## Passage shown

Tobold's Blog
Monday, August 30, 2010
 
Virtual marriage

I got married yesterday, but only in virtual life, and not to somebody else: I married my main character and my second character in A Tale in the Desert. ATitD probably has the most extreme implementation of marriage in any MMORPG: If you are married to somebody, you have complete access to all of his possessions, and you can even log on as him. That is great for mule characters, but requires a big amount of trust when marrying another person. Worst case scenario is a bad divorce where your angry spouse first takes all your belongings and destroys your house before hitting the divorce button.

Many MMORPGs do not have marriage features at all. The best my wife and me could do in World of Warcraft was found a guild together and share a guild bank. But even in games which don't have any marriage game functionality, it is often possible to role-play marriage. You can get a suit, flowers, and a wedding dress in WoW, and role-play a big marriage in the Stormwind cathedral.

A long time ago I was playing Dark Age of Camelot, I was leader of a guild, and I was playing a friar. So when two members of my guild wanted to marry, I searched the internet for a transcript of a marriage ceremony some people had held in a MUD, and role-played the priest doing the marriage ceremony. And that is as close as I ever got to role-playing marriage. Because virtual marriage has one serious downside: Your real-world significant other might object if you marry somebody else in a video game.

This is one of the curious instances in which the virtual world somewhat overlaps with the real world. We are reasonably confident that shooting another player in the head in the virtual world doesn't mean anything in the real world, "it's just part of the game". But online relationships, cybersex, and virtual marriage aren't 100% confined to the virtual world. If you have a stable relationship in real life, a virtual marriage with somebody else is posing some moral questions: Isn't a virtual romance as much infidelity as lets say a steamy exchange of e-mails would be? You wouldn't want you significant other to write love letters to somebody else.

What do you think about virtual marriage? Is that cheating on your significant other, or is it just a part of a game with no meaning for your real relationship?
Comments:
In Lotro I did attend a few weddings between character, usually elves. As Lotro tended to lean towards Role-Playing quite well, these things were common, as were other RP events.

I never heard of it leading to much trouble with RL relationships though. My character never got married but it was known that my character and the guild leader's had 'a thing'. Never lead to any issues either.

I suppose it all depends on many other factors as well, if I tried that nowadays my SO would go ballistic ;)

## Set task
Return, word for word, the section of the blog post on virtual marriage that begins with the words "Many MMORPGs do" and ends with "a video game.".

## Extracted records

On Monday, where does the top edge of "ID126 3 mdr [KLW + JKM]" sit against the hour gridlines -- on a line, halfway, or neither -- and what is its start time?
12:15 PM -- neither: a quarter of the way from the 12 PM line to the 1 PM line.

...

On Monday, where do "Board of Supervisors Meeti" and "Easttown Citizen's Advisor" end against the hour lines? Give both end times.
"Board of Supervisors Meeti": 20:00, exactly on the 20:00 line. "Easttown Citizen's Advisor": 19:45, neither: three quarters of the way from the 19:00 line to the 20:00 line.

## Written solution
Many MMORPGs do not have marriage features at all. The best my wife and me could do in World of Warcraft was found a guild together and share a guild bank. But even in games which don't have any marriage game functionality, it is often possible to role-play marriage. You can get a suit, flowers, and a wedding dress in WoW, and role-play a big marriage in the Stormwind cathedral.

A long time ago I was playing Dark Age of Camelot, I was leader of a guild, and I was playing a friar. So when two members of my guild wanted to marry, I searched the internet for a transcript of a marriage ceremony some people had held in a MUD, and role-played the priest doing the marriage ceremony. And that is as close as I ever got to role-playing marriage. Because virtual marriage has one serious downside: Your real-world significant other might object if you marry somebody else in a video game.